• _Excerpted text_

[Start of section]

FREE WASTE ELECTRICAL & ELECTRONIC EQUIPMENT (WEEE) TAKE-BACK
- Waste Electrical and Electronic Equipment (WEEE) is taken back free of charge in any Sam McCauley store on a one for one like for like basis
- Waste batteries including rechargeable batteries are taken back free of charge in any Sam McCauley store.
- You are not obliged to make any purchase when returning old batteries at the above locations.
- Each local authority must also accept household WEEE and small batteries free of charge at it’s recycling facilities.
- All WEEE and waste batteries must be recycled and should not be placed in your waste disposal or recycling bins.
- Make sure you always recycle all your old electrical goods and batteries.
Where is my nearest store?

[End of section]

• _Record excerpts_
[Start of section]

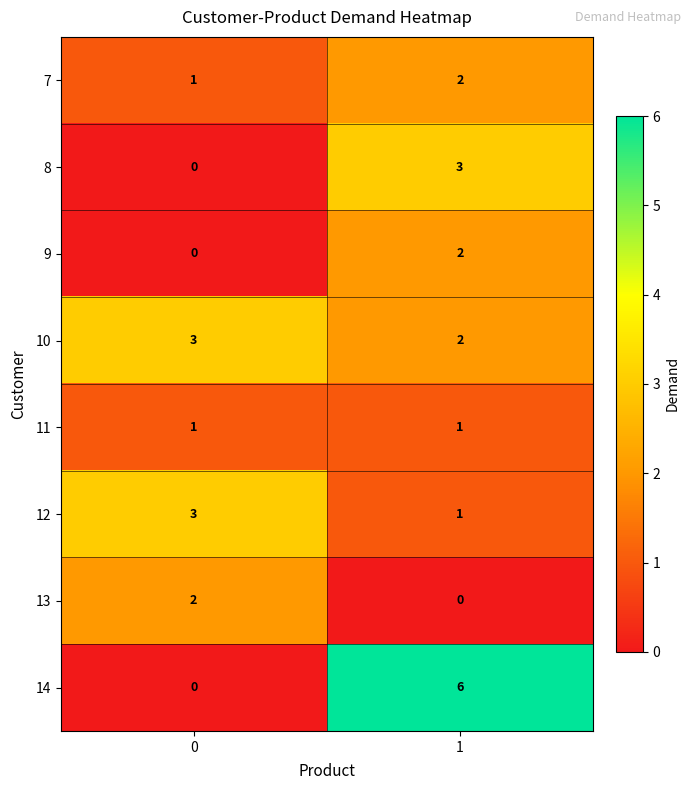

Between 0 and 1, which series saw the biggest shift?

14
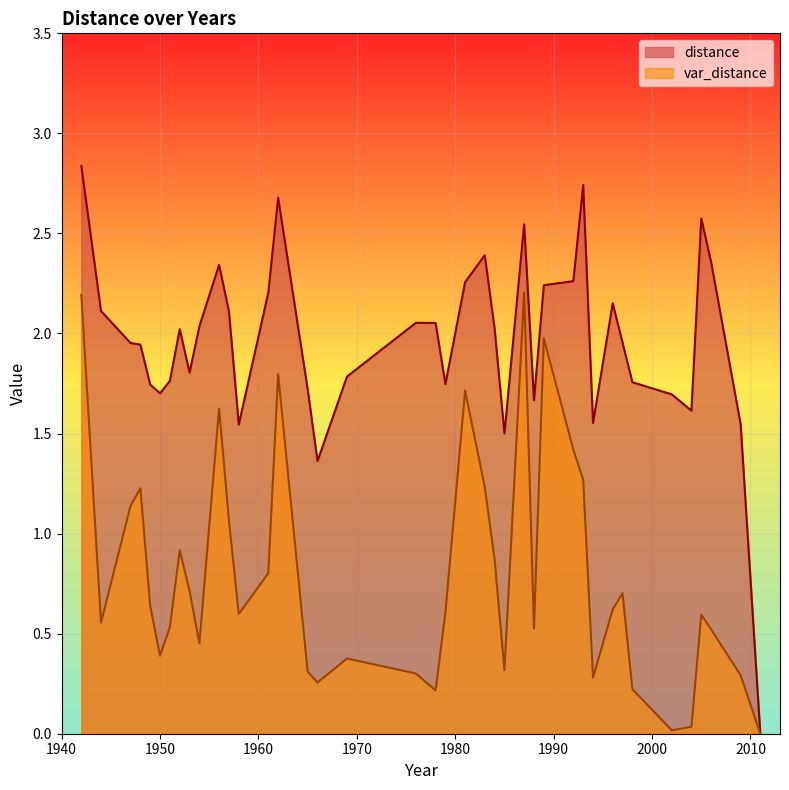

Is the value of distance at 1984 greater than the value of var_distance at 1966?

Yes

[End of section]
[Start of section]

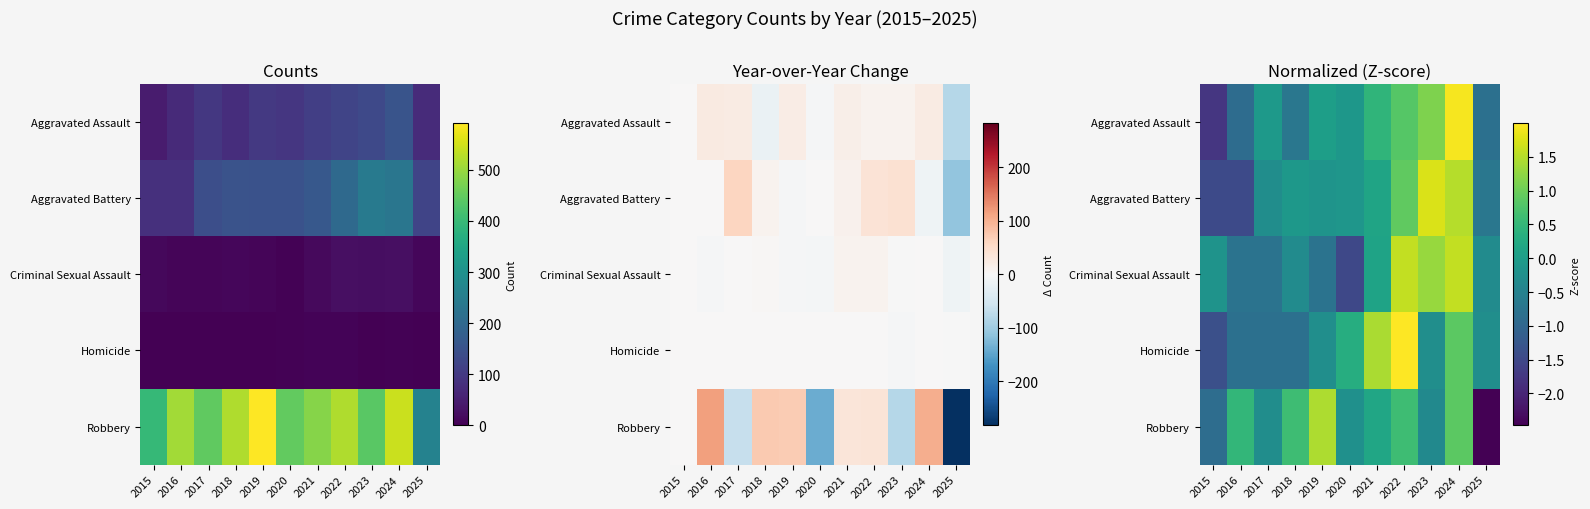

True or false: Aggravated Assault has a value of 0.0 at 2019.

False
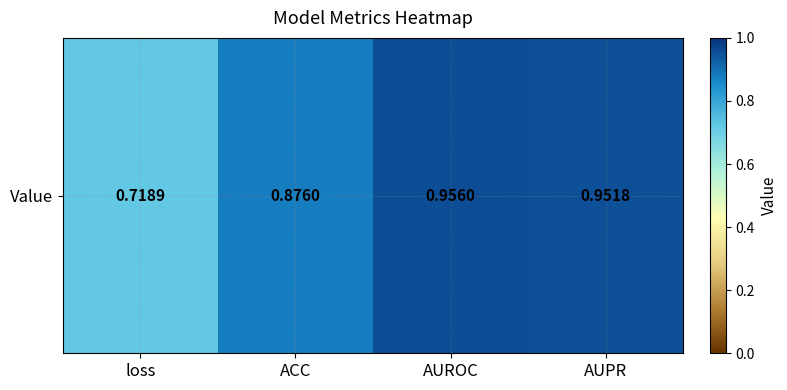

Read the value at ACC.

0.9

[End of section]
[Start of section]

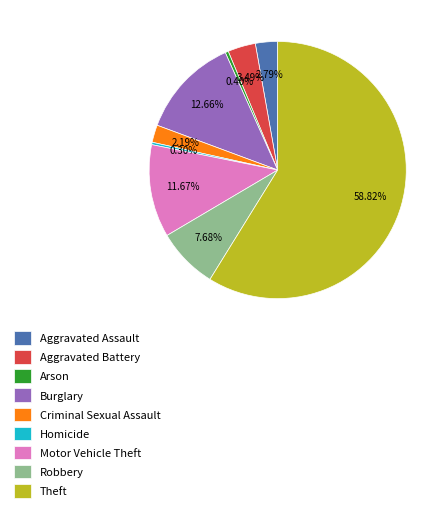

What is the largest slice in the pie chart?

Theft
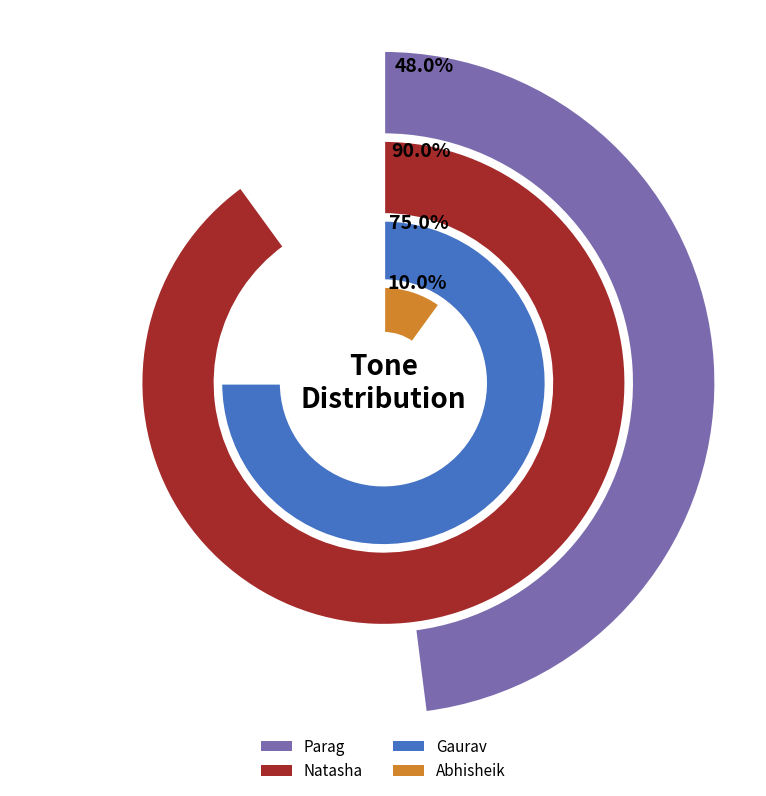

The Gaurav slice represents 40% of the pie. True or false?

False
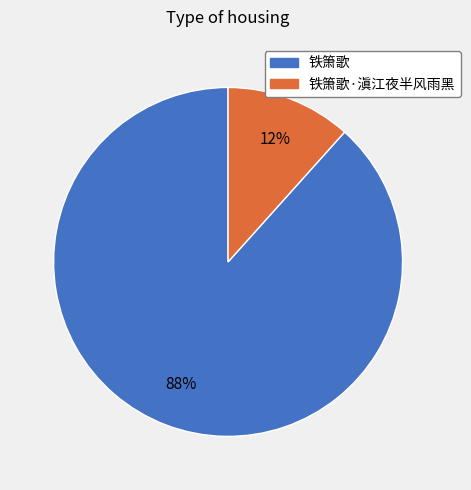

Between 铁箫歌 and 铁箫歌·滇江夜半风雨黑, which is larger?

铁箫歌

[End of section]

• _Written task 1_
Repeat, word for word, the passage of the WEEE take-back notice that begins with the words containing "FREE WASTE ELECTRICAL" and ends with "my nearest store?".
• _Written task 2_
Extend the WEEE take-back notice past its final line, keeping the same style.

• _Exercise response 1_
FREE WASTE ELECTRICAL & ELECTRONIC EQUIPMENT (WEEE) TAKE-BACK
- Waste Electrical and Electronic Equipment (WEEE) is taken back free of charge in any Sam McCauley store on a one for one like for like basis
- Waste batteries including rechargeable batteries are taken back free of charge in any Sam McCauley store.
- You are not obliged to make any purchase when returning old batteries at the above locations.
- Each local authority must also accept household WEEE and small batteries free of charge at it’s recycling facilities.
- All WEEE and waste batteries must be recycled and should not be placed in your waste disposal or recycling bins.
- Make sure you always recycle all your old electrical goods and batteries.
Where is my nearest store?

• _Exercise response 2_
To see where your nearest Sam McCauley store is, please view our Store Locator page here
ITEMS PURCHASED ONLINE – FREE TAKE-BACK ON DELIVERY
For items purchased online, when delivered to you, we will take-back Waste Electrical and Electronic Equipment (WEEE) free of charge on a one for one like for like basis. You will be given at least 24 hours notice of the delivery, if this is not the case and the Waste Electrical and Electronic Equipment (WEEE) item is subsequently not available for collection we will arrange an alternative collection within 15 days.
Alternatively within 30 days of the delivery Waste Electrical and Electronic Equipment (WEEE) is taken back free of charge in any Sam McCauley store on a one for one like for like basis.
If you have any queries regarding online purchases and WEEE please contact us on 1890-209-309
Why recycle waste electrical and electronic equipment (WEEE)?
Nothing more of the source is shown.